Alexis and the Art of Starting
Disclaimer: This piece reads like a self-help post. Do not be fooled. I am not qualified to tell anyone how to live their lives. I’m not even sure I’m qualified to tell myself how to do that. I just want you to walk with me as I untangle a thought. So, put on an insanely expensive sweater and take a walk through Schitt’s Creek with me.
 I’ve started to write this blog piece, every week for the last 2 months. I’d catch myself writing introduction after introduction in my head. Some great…some terrible. All those words wasted because I’m 32 years old, and I have no idea how to start…anything. It’s true. I start my morning with a sigh, instead of a smile. I sit up with a groan. Before I can fully form a thought, my brain auto corrects. It’s simple. I can’t start to save my life.
 And then i ran into Alexis Rose. Much has been written about her growth on the show, into a kind, smart and captivating person. When Alexis was on screen, I had eyes for no one else (except that little button Patrick). I followed her story with interest. On the face of it, Alexis and I have little in common. I have not, dated a Sultan’s nephew (yet). My first kiss was not Jared Leto. But Alexis, like most of us, had the rug yanked out from under her feet. She went from a world, which she navigated with ease:
 “Um, I’m sorry, were you picked up by the South Korean police on New Year’s? I had to sweet talk the consulate’s lawyer to get me a passport by midnight”
To a brand new life in a tiny, eccentric town called Schitt’s Creek.
I loved Alexis for her kindness, her adventures, her theme song for her reality show (linked below), and of course “ew, David”. But what always fascinated me about Alexis’ journey, was her willingness to try. An unshakeable confidence that she could work things out, even when she had no idea or experience to back that up. From high school, to college, to being a secretary at Ted’s veterinary clinic to handling PR for her mother, Alexis clicked, swayed and swished through them all.
And that got me thinking about how I handle things. How I need the fear of god put into me before I do anything. Got a deadline looming? Start typing. Got a bladder ready to burst? Start running (and unbuttoning). I don’t enjoy the beginning of anything. It’s hard to remember when I started something with enthusiasm.
To be fair, 2021 (and its terrible sibling, 2020) don’t really inspire energy or enthusiasm. In a year that essentially jammed a giant full stop in many of our lives (lost jobs, death of loved ones, quarantine) “starting right” seemed to be the least of our problems. Most days were considered a victory when I managed to make it to bed with my teeth brushed and my brain tired. I have stayed in that mode for 12 months now. What’s the point? Why try? Nothing good can come out of it.
 A few weeks back, I had another setback (a missed job opportunity). I immediately began to sink into a soup of self-pity. What was I going to do? Nothing ever works out for me. Fuck COVID-19 (no, but seriously, FUCK COVID-19). Eventually, I started to choke on the sheer bitterness of my thoughts.Â
 Now, I’m not advocating for positivity and sunshine all the time. But a little bit of hope, a little bit of excitement, a little bit Alexis just feels better. I don’t think I’ll win the Pulitzer, or brush my hair every day…but it does make life a little more tolerable. I may have lost a job opportunity I really liked, but there is still a chance I’ll find something better… isn’t that exciting, too? Just the possibility of that thought, made my head spin. It felt like something new.

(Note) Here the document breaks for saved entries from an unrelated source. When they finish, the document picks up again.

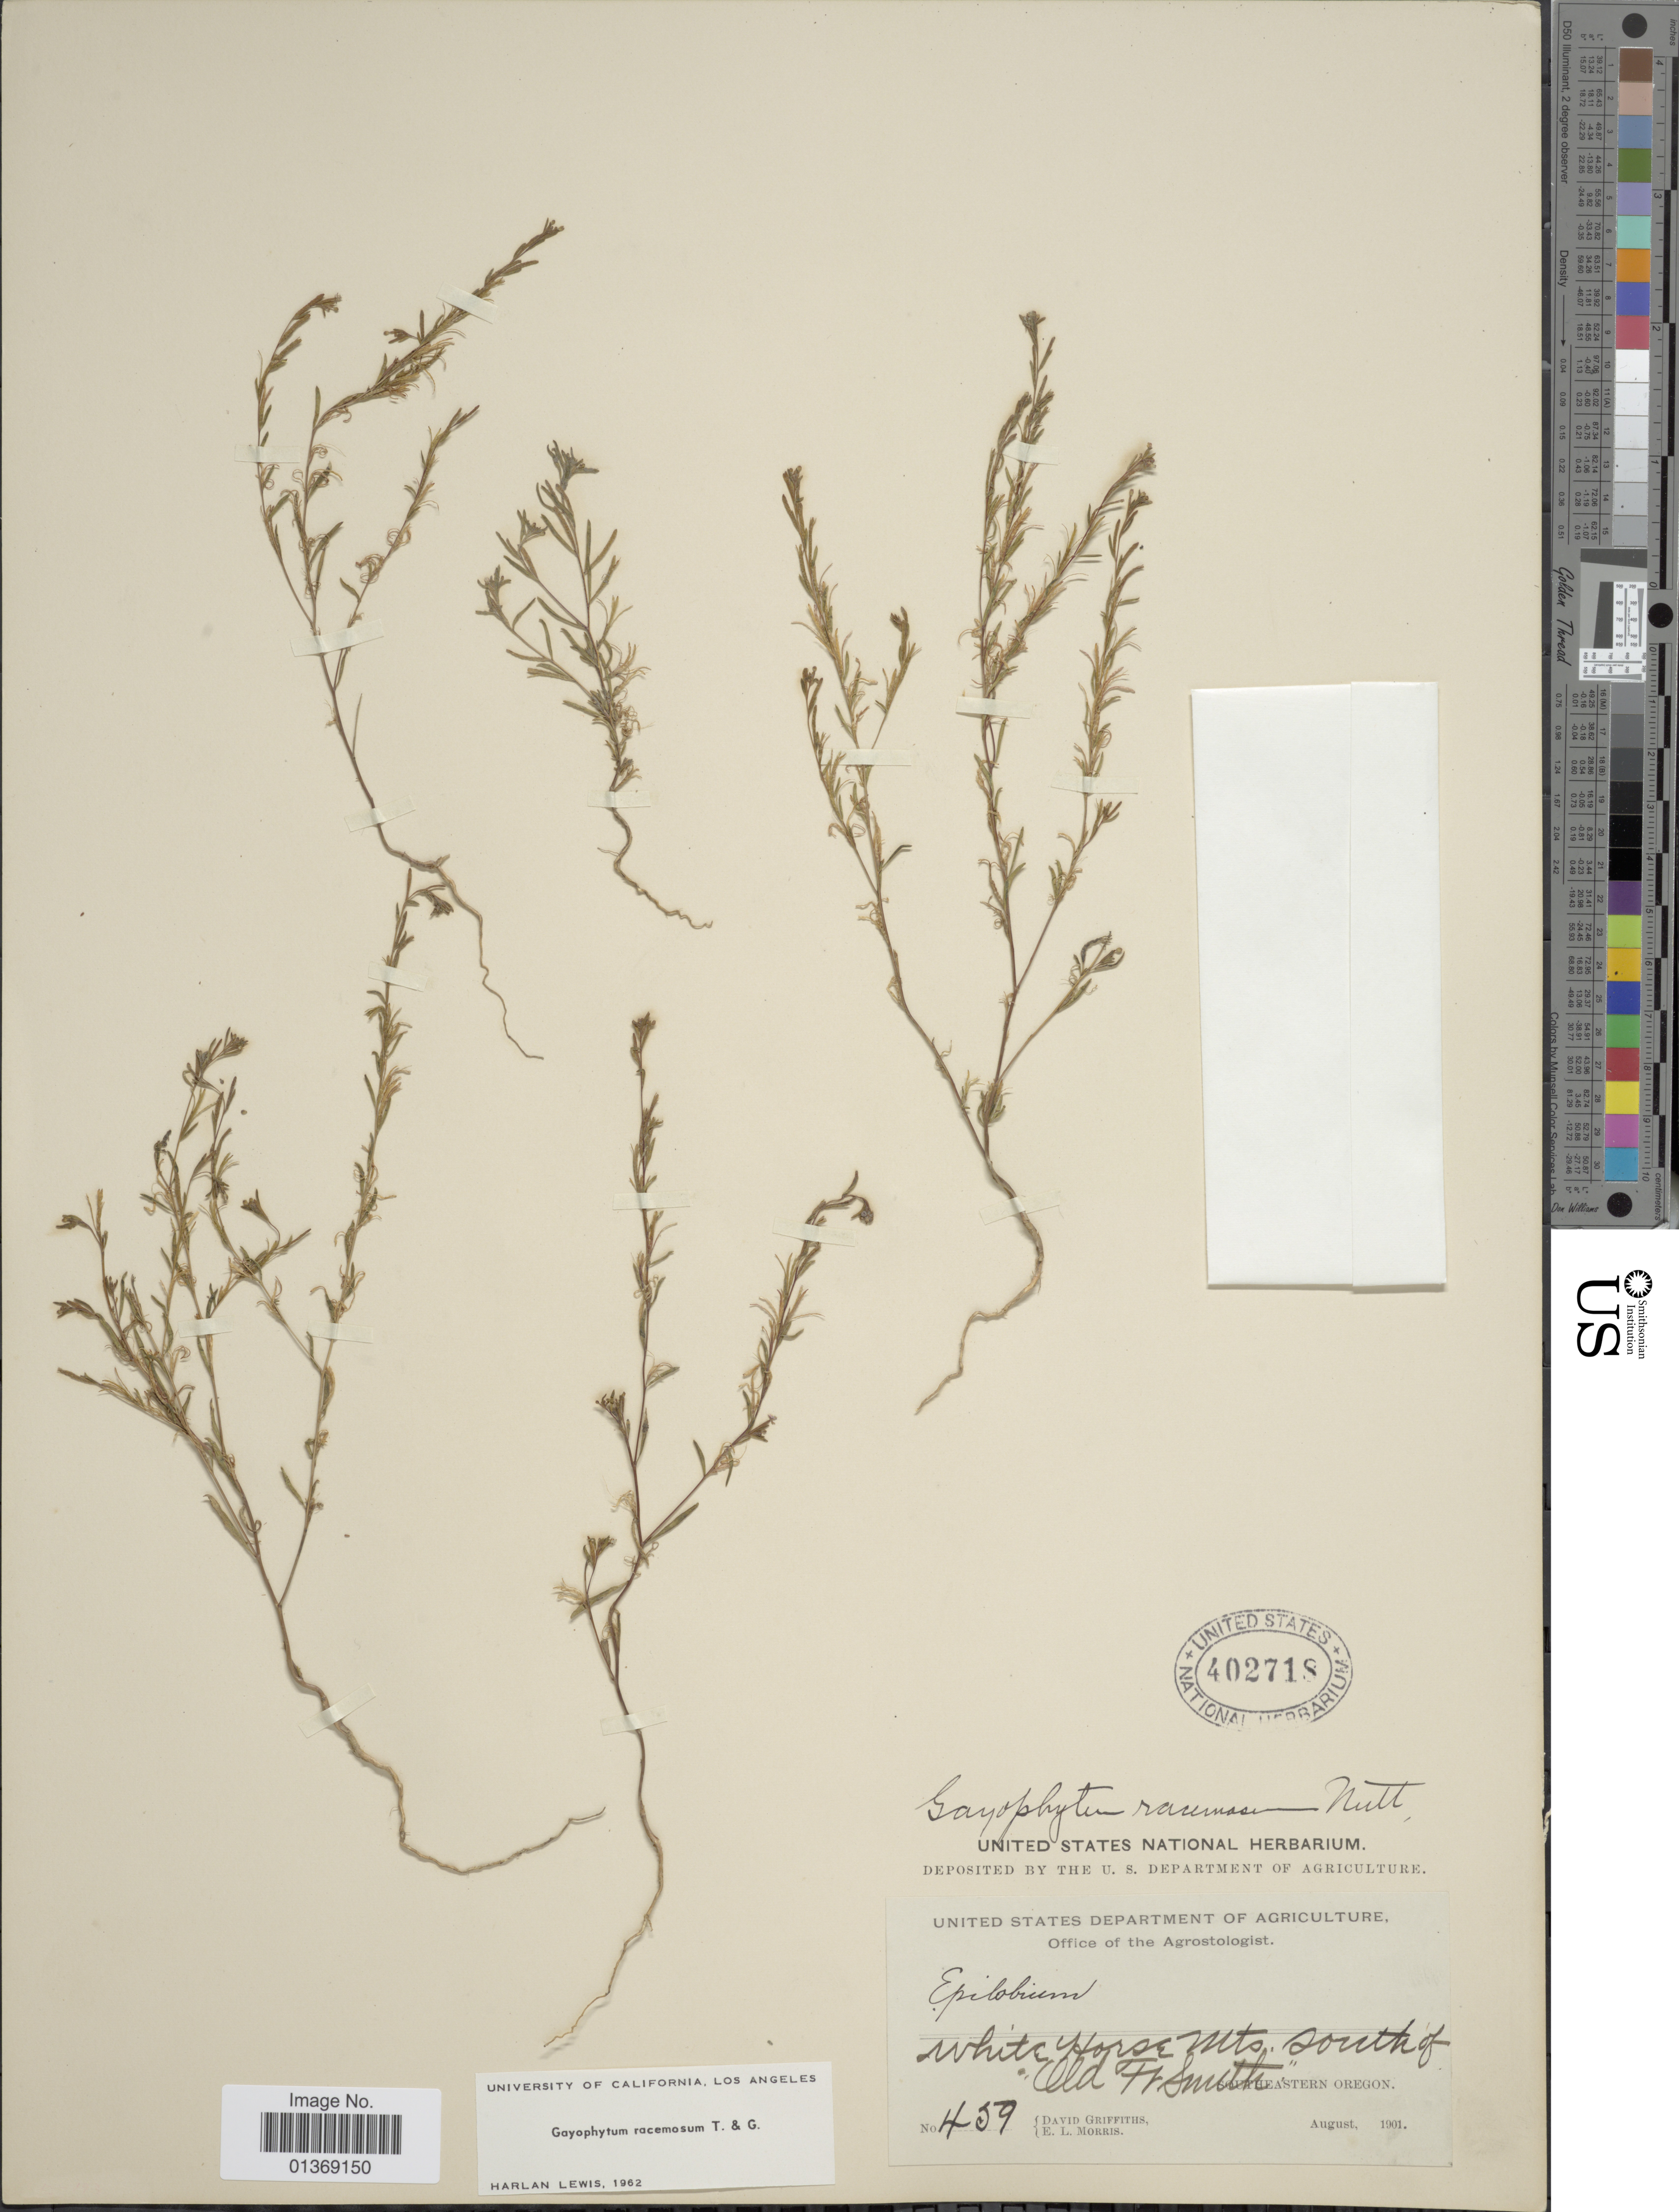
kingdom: Plantae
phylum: Tracheophyta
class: Magnoliopsida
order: Myrtales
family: Onagraceae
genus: Gayophytum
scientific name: Gayophytum racemosum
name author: Torr. & A. Gray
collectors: D. Griffiths & E. Morris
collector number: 459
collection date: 1901-08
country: United States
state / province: Oregon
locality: White Horse Mts. south of Old Fr Smith, Eastern Oregon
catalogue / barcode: US 402718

 Ultimately, Alexis too, doesn’t accomplish anything yet… it’s all waiting for her. Her new story starts at the end of the show. New York, a new apartment, a new job and visits from Twyla await her. Who knows what she’ll make of it? But she’s excited to try.
I, too, have no idea what I’ll accomplish with this little bubble of hope in my brain. All I know, is that for once I didn’t listen to the voice shrieking in my head saying “none of this makes sense”. All I felt was the beat of the keys as my hands moved, the thoughts streaming from my mind down to my fingertips and Alexis tapping my nose, with a little “boop”.